Scan the entries below for the word "Challenge". Copy out every line in which it occurs.
══ RECORDED DATA ══
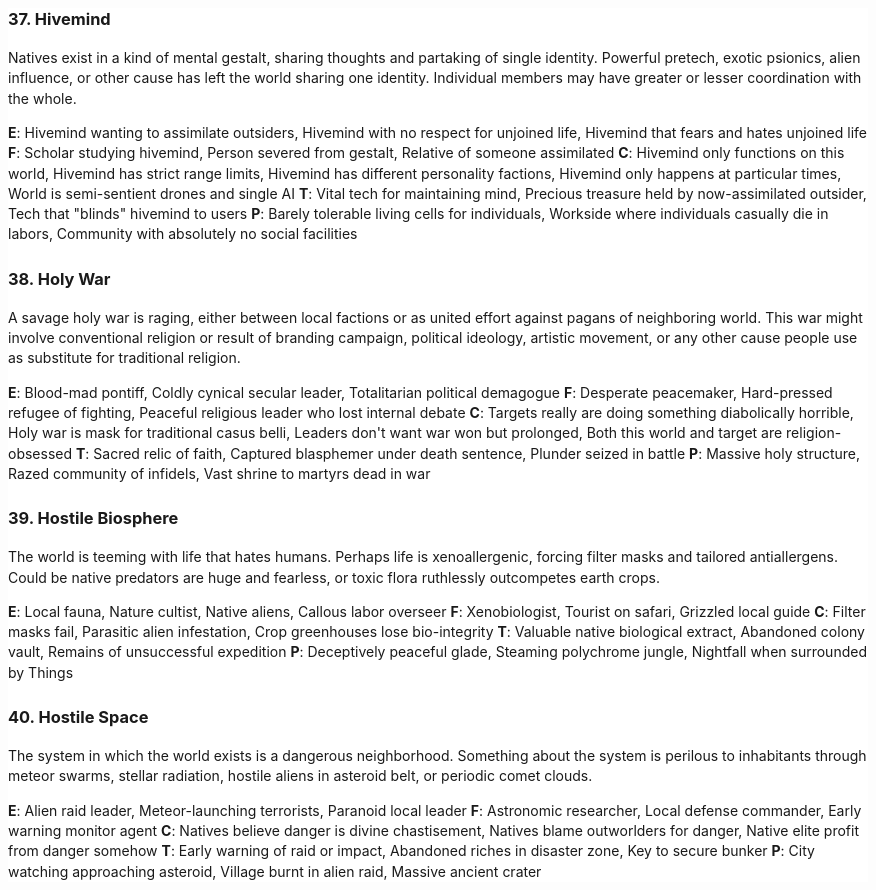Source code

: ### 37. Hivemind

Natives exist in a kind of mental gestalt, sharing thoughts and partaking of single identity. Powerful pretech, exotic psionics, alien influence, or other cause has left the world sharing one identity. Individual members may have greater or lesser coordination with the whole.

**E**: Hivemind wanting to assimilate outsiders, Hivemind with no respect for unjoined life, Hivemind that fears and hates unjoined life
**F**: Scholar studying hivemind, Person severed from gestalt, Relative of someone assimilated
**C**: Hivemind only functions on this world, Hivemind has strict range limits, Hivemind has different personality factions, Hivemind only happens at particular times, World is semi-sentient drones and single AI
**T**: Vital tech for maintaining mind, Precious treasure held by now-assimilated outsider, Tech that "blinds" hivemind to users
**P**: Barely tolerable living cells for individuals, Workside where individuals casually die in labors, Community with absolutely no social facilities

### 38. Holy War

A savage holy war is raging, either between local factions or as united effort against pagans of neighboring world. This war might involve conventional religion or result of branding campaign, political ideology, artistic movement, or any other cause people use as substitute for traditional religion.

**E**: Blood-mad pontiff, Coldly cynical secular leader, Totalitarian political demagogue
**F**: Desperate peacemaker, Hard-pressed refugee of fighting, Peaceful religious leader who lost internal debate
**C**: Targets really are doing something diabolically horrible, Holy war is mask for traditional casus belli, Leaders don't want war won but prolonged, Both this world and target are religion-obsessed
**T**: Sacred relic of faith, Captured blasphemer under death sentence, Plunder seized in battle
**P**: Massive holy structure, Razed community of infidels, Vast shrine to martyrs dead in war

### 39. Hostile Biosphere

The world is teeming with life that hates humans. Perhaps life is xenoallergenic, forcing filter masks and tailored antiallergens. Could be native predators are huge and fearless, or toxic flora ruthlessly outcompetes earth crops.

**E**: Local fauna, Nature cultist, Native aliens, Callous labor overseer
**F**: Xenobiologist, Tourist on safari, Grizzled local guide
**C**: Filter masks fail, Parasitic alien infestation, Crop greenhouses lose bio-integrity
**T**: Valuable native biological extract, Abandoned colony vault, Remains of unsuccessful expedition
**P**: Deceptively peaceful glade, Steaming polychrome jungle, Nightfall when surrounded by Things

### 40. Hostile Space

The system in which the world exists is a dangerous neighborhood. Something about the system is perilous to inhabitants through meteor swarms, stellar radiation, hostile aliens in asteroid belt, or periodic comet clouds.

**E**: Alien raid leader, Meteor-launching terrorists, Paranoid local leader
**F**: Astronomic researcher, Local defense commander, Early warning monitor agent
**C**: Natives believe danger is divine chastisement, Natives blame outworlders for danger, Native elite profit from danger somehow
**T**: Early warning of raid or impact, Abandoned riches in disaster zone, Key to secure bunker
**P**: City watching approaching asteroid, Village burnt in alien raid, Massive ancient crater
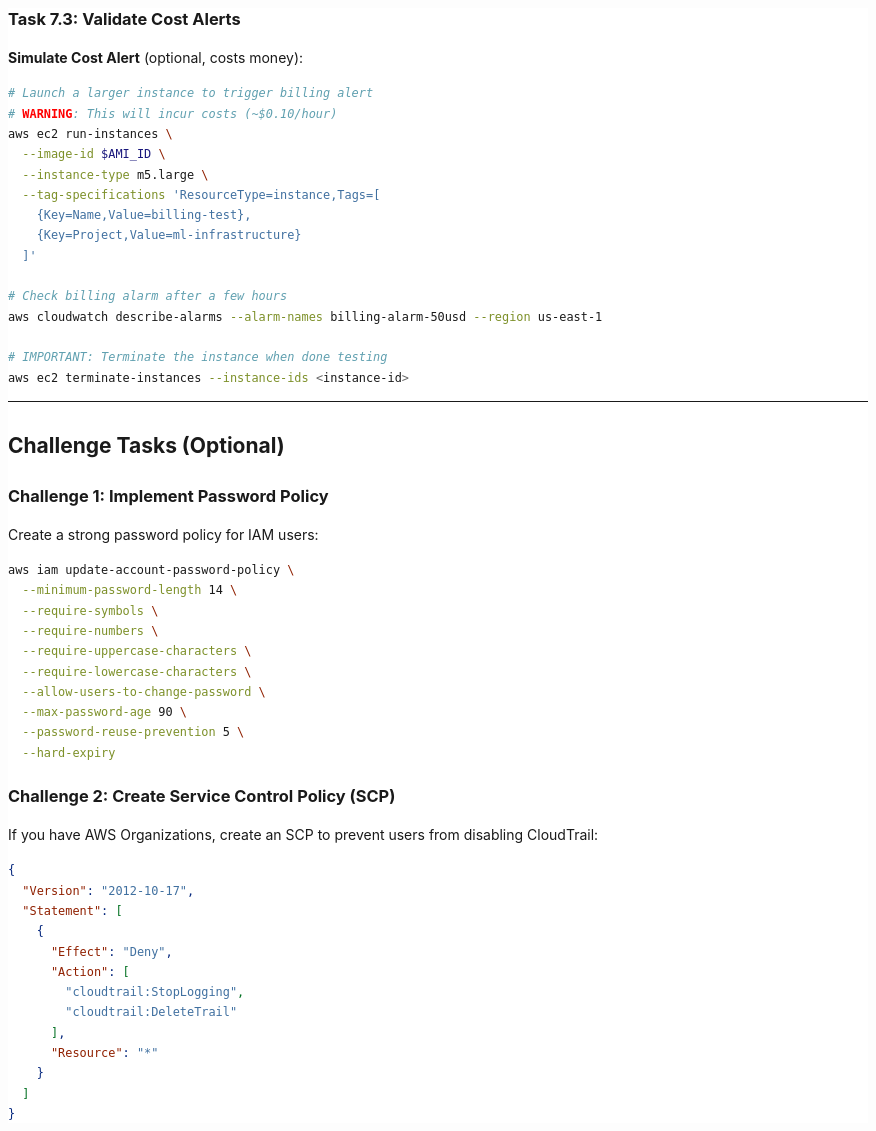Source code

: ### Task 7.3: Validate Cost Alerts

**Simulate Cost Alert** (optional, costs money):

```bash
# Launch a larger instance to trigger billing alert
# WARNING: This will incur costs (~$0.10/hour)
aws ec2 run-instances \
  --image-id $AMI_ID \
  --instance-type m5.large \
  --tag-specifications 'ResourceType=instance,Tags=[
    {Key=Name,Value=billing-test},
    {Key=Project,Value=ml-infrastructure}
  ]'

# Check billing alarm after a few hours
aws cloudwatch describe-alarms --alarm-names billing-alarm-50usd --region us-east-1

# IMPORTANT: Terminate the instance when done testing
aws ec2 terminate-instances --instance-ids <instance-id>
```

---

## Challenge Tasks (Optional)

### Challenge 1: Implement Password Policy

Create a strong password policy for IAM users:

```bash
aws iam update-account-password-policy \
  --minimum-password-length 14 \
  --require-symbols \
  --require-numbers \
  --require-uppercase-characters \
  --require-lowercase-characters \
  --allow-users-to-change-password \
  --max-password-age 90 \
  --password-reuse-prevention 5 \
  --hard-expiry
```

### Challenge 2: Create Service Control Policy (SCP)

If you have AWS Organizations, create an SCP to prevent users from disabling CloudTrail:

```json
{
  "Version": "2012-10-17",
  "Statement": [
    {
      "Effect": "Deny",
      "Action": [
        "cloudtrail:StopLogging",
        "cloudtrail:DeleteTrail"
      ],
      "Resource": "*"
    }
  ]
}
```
═══
#### TASK RESULT:
## Challenge Tasks (Optional)
### Challenge 1: Implement Password Policy
### Challenge 2: Create Service Control Policy (SCP)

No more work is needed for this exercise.